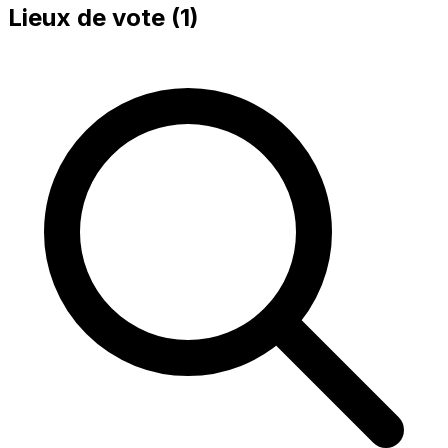
Lieux de vote (
1
)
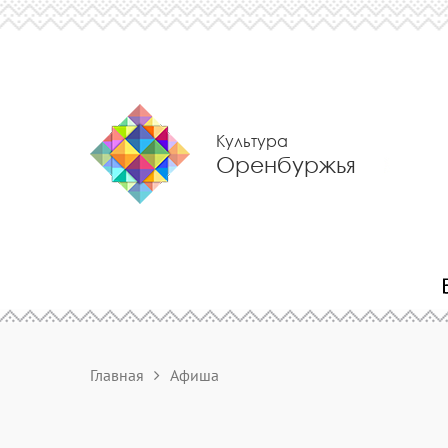
Культура
Оренбуржья
Главная
Афиша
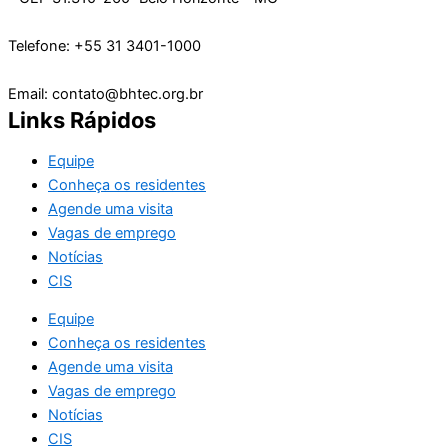
Telefone: +55 31 3401-1000
Email: contato@bhtec.org.br
Links Rápidos
Equipe
Conheça os residentes
Agende uma visita
Vagas de emprego
Notícias
CIS
Equipe
Conheça os residentes
Agende uma visita
Vagas de emprego
Notícias
CIS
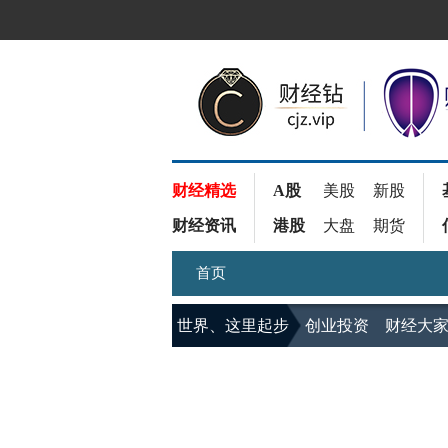
财经精选
A股
美股
新股
财经资讯
港股
大盘
期货
首页
世界、这里起步
创业投资
财经大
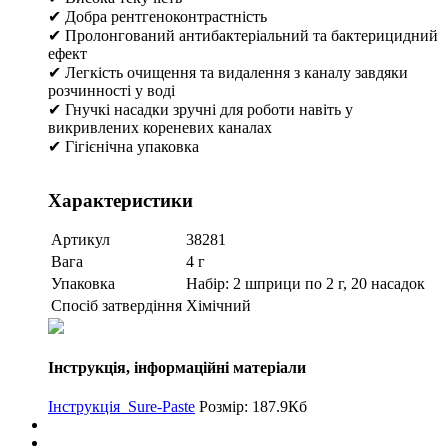
✔ Добра рентгеноконтрастність
✔ Пролонгований антибактеріальний та бактерицидний
ефект
✔ Легкість очищення та видалення з каналу завдяки
розчинності у воді
✔ Гнучкі насадки зручні для роботи навіть у
викривлених кореневих каналах
✔ Гігієнічна упаковка
Характеристики
Артикул
38281
Вага
4 г
Упаковка
Набір: 2 шприци по 2 г, 20 насадок
Спосіб затвердіння
Хімічний
Інструкція, інформаційні матеріали
Інструкція_Sure-Paste
Розмір: 187.9Кб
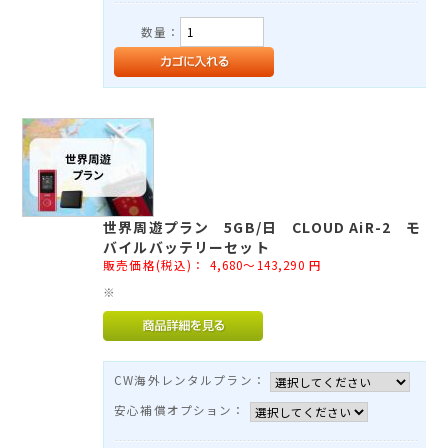
数量：
世界周遊プラン 5GB/日 CLOUD AiR-2 モ
バイルバッテリーセット
販売価格(税込)：
4,680～143,290
円
※
CW海外レンタルプラン：
安心補償オプション：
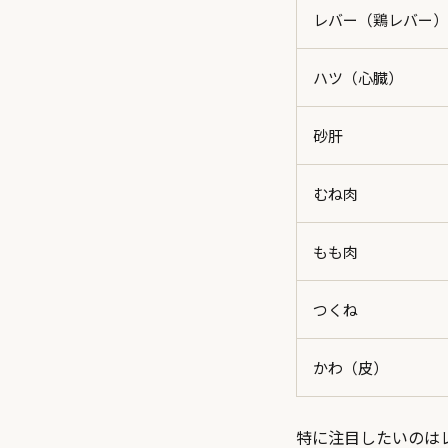
レバー（鶏レバー）
ハツ（心臓）
砂肝
むね肉
もも肉
つくね
かわ（皮）
特に注目したいのはレ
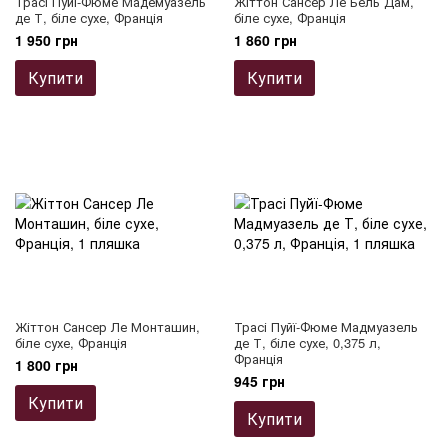
Трасі Пуйї-Фюме Мадемуазель
Жіттон Сансер Ле Бель Дам,
де Т, біле сухе, Франція
біле сухе, Франція
1 950 грн
1 860 грн
Купити
Купити
Жіттон Сансер Ле Монташин,
Трасі Пуйї-Фюме Мадмуазель
біле сухе, Франція
де Т, біле сухе, 0,375 л,
Франція
1 800 грн
945 грн
Купити
Купити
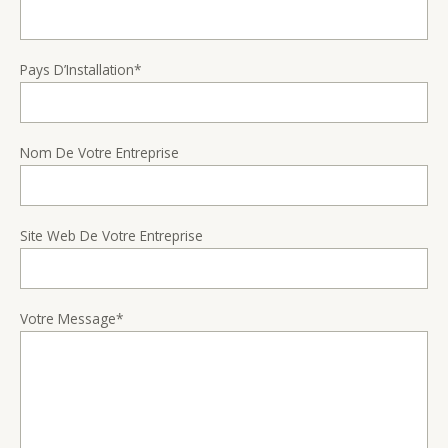
Pays D’Installation*
Nom De Votre Entreprise
Site Web De Votre Entreprise
Votre Message*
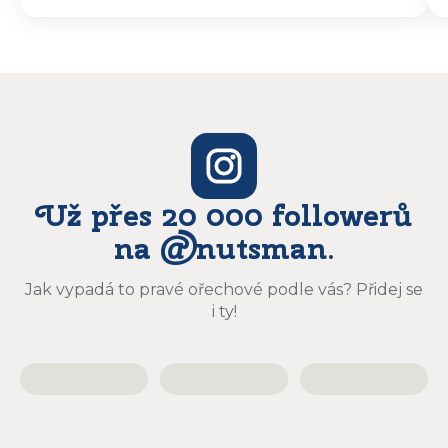
odeslali a druhý den dopoledne jsem mohla
vyzvedávat .. výrobky jsou super chutnají
báječně a určitě budu objednávat zase
Už přes 20 000 followerů
na @nutsman.
Jak vypadá to pravé ořechové podle vás? Přidej se
i ty!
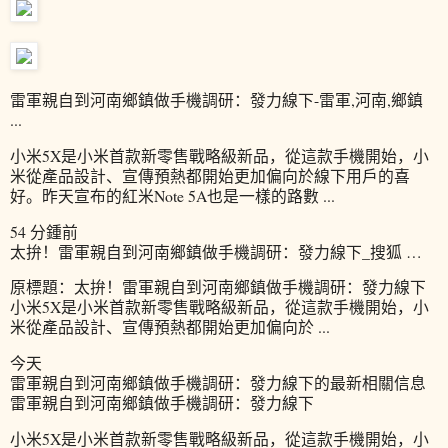
雷軍親自到河南鄉鎮做手機調研：發力線下-雷軍,河南,鄉鎮
...
小米5X是小米首款新零售戰略級新品，從這款手機開始，小
米從產品設計、宣傳預熱都開始更加偏向於線下用戶的喜
好。昨天宣布的紅米Note 5A也是一樣的路數 ...
54 分鍾前
太拚！雷軍親自到河南鄉鎮做手機調研：發力線下_搜狐 …
原標題：太拚！雷軍親自到河南鄉鎮做手機調研：發力線下
小米5X是小米首款新零售戰略級新品，從這款手機開始，小
米從產品設計、宣傳預熱都開始更加偏向於 ...
今天
雷軍親自到河南鄉鎮做手機調研：發力線下的最新相關信息
雷軍親自到河南鄉鎮做手機調研：發力線下
小米5X是小米首款新零售戰略級新品，從這款手機開始，小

What is required =>
Exactly the lines from the one containing "Інструкція, інформаційні матеріали" through the last line of the material above, both included and free of pictures, should make up your answer, please.

Solution to the exercise =>
Інструкція, інформаційні матеріали
Інструкція_Sure-Paste
Розмір: 187.9Кб
数量：
世界周遊プラン 5GB/日 CLOUD AiR-2 モ
バイルバッテリーセット
販売価格(税込)：
4,680～143,290
円
※
CW海外レンタルプラン：
安心補償オプション：
レバー（鶏レバー）
ハツ（心臓）
砂肝
むね肉
もも肉
つくね
かわ（皮）
特に注目したいのはレ
Трасі Пуйї-Фюме Мадемуазель
Жіттон Сансер Ле Бель Дам,
де Т, біле сухе, Франція
біле сухе, Франція
1 950 грн
1 860 грн
Купити
Купити
Жіттон Сансер Ле Монташин,
Трасі Пуйї-Фюме Мадмуазель
біле сухе, Франція
де Т, біле сухе, 0,375 л,
Франція
1 800 грн
945 грн
Купити
Купити
Pays D’Installation*
Nom De Votre Entreprise
Site Web De Votre Entreprise
Votre Message*
odeslali a druhý den dopoledne jsem mohla
vyzvedávat .. výrobky jsou super chutnají
báječně a určitě budu objednávat zase
Už přes 20 000 followerů
na @nutsman.
Jak vypadá to pravé ořechové podle vás? Přidej se
i ty!
雷軍親自到河南鄉鎮做手機調研：發力線下-雷軍,河南,鄉鎮
...
小米5X是小米首款新零售戰略級新品，從這款手機開始，小
米從產品設計、宣傳預熱都開始更加偏向於線下用戶的喜
好。昨天宣布的紅米Note 5A也是一樣的路數 ...
54 分鍾前
太拚！雷軍親自到河南鄉鎮做手機調研：發力線下_搜狐 …
原標題：太拚！雷軍親自到河南鄉鎮做手機調研：發力線下
小米5X是小米首款新零售戰略級新品，從這款手機開始，小
米從產品設計、宣傳預熱都開始更加偏向於 ...
今天
雷軍親自到河南鄉鎮做手機調研：發力線下的最新相關信息
雷軍親自到河南鄉鎮做手機調研：發力線下
小米5X是小米首款新零售戰略級新品，從這款手機開始，小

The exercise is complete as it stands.